Она обернулась и увидела белый халат. Доктор прощупал пульс, приложил ухо к сердцу, затем скомандовал санитарам: «Скорее, в машину!»
– Доктор, – спросила Алка, семеня за врачом, – он будет жить?
– Трудно сказать наверняка. У обычного человека шансов не было бы вовсе. Но этот юноша, судя по сложению, спортсмен, не будем терять надежды…
Кто-то тронул Машу за плечо. Маша, всё еще сидящая на полу, подняла голову и увидела неприятное, с цепкими глазами рябое лицо мужчины, склонившегося над ней.
– Моя фамилия – Зыков, зовут – Андрей Васильевич. Я следователь. Я хотел бы поговорить с вами.
– Здесь?
– Можно и здесь. Но лучше давайте уйдем отсюда.
Маша поднялась и двинулась за мужчиной. И тут, горячо дыша ей в ухо, зашептала Алка:
– Маша, исчезни! Ты же можешь! Зачем тебе следователь? Исчезни!
Маша остановилась. Обернулась к Алке, словно желая что-то сказать…
– Машка, – шептала Алка, когда они спускались по лестнице, – не глупи. Сейчас, может быть, первый случай, когда это действительно нужно. У тебя будет куча неприятностей. Исчезни!
Почему она не становится невидимой? Она и сама еще не успела осмыслить это. Хотя… Что принес ей ее «божественный дар»? Что, кроме боли? «Просто невидимка не воспринимается как человек, он воспринимается как явление, даже как стихийное бедствие…» – вспомнила Маша слова из послания Атоса. Она потеряла дом и друзей, она потеряла себя – ту, какой бы ей хотелось быть… Человек, которого она любит, предал ее. А сейчас, когда она смогла простить его, он умирает…

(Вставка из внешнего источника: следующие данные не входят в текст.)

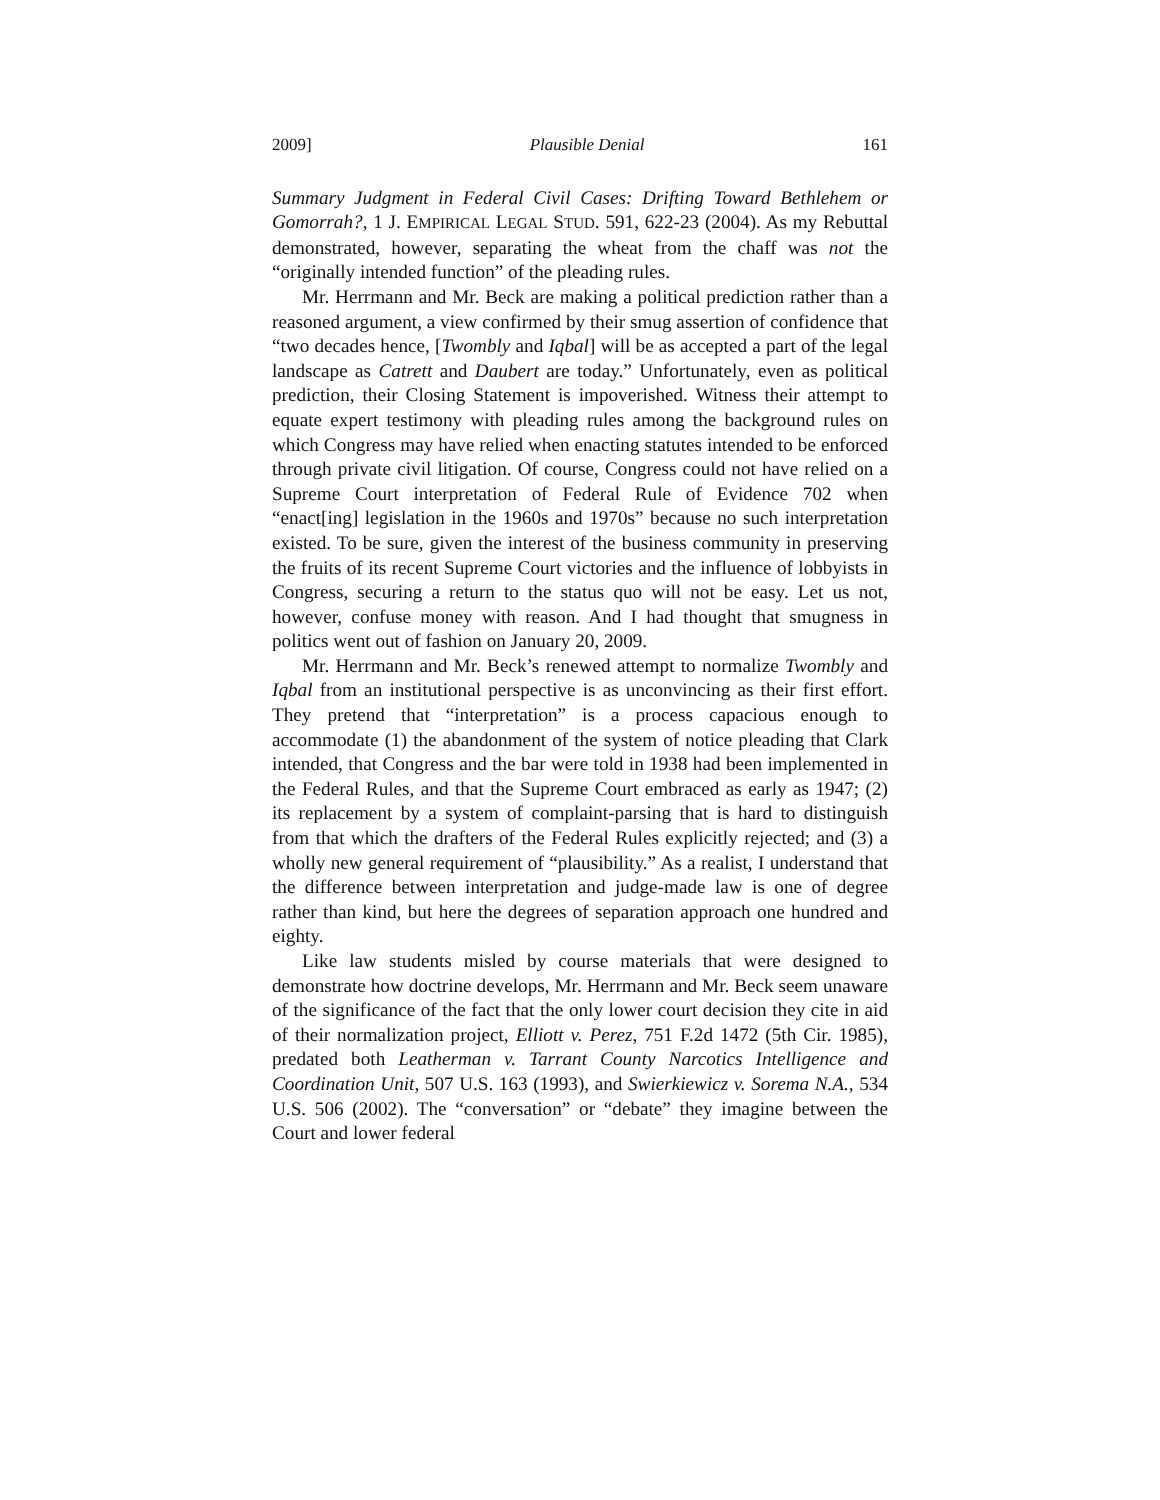2009] Plausible Denial 161
Summary Judgment in Federal Civil Cases: Drifting Toward Bethlehem or Gomorrah?, 1 J. EMPIRICAL LEGAL STUD. 591, 622-23 (2004). As my Rebuttal demonstrated, however, separating the wheat from the chaff was not the “originally intended function” of the pleading rules.
Mr. Herrmann and Mr. Beck are making a political prediction rather than a reasoned argument, a view confirmed by their smug assertion of confidence that “two decades hence, [Twombly and Iqbal] will be as accepted a part of the legal landscape as Catrett and Daubert are today.” Unfortunately, even as political prediction, their Closing Statement is impoverished. Witness their attempt to equate expert testimony with pleading rules among the background rules on which Congress may have relied when enacting statutes intended to be enforced through private civil litigation. Of course, Congress could not have relied on a Supreme Court interpretation of Federal Rule of Evidence 702 when “enact[ing] legislation in the 1960s and 1970s” because no such interpretation existed. To be sure, given the interest of the business community in preserving the fruits of its recent Supreme Court victories and the influence of lobbyists in Congress, securing a return to the status quo will not be easy. Let us not, however, confuse money with reason. And I had thought that smugness in politics went out of fashion on January 20, 2009.
Mr. Herrmann and Mr. Beck’s renewed attempt to normalize Twombly and Iqbal from an institutional perspective is as unconvincing as their first effort. They pretend that “interpretation” is a process capacious enough to accommodate (1) the abandonment of the system of notice pleading that Clark intended, that Congress and the bar were told in 1938 had been implemented in the Federal Rules, and that the Supreme Court embraced as early as 1947; (2) its replacement by a system of complaint-parsing that is hard to distinguish from that which the drafters of the Federal Rules explicitly rejected; and (3) a wholly new general requirement of “plausibility.” As a realist, I understand that the difference between interpretation and judge-made law is one of degree rather than kind, but here the degrees of separation approach one hundred and eighty.
Like law students misled by course materials that were designed to demonstrate how doctrine develops, Mr. Herrmann and Mr. Beck seem unaware of the significance of the fact that the only lower court decision they cite in aid of their normalization project, Elliott v. Perez, 751 F.2d 1472 (5th Cir. 1985), predated both Leatherman v. Tarrant County Narcotics Intelligence and Coordination Unit, 507 U.S. 163 (1993), and Swierkiewicz v. Sorema N.A., 534 U.S. 506 (2002). The “conversation” or “debate” they imagine between the Court and lower federal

Когда-то она должна остановиться!
В бежевой «Волге», к которой подвел ее следователь, уже сидела Лешина мать. «Осень, – почему-то вдруг подумала Мария, – наступает осень». И тут же поняла, откуда взялась эта мысль: тополя шумели так, словно огромный невидимка, раздувая щеки, старался вырвать их с корнем.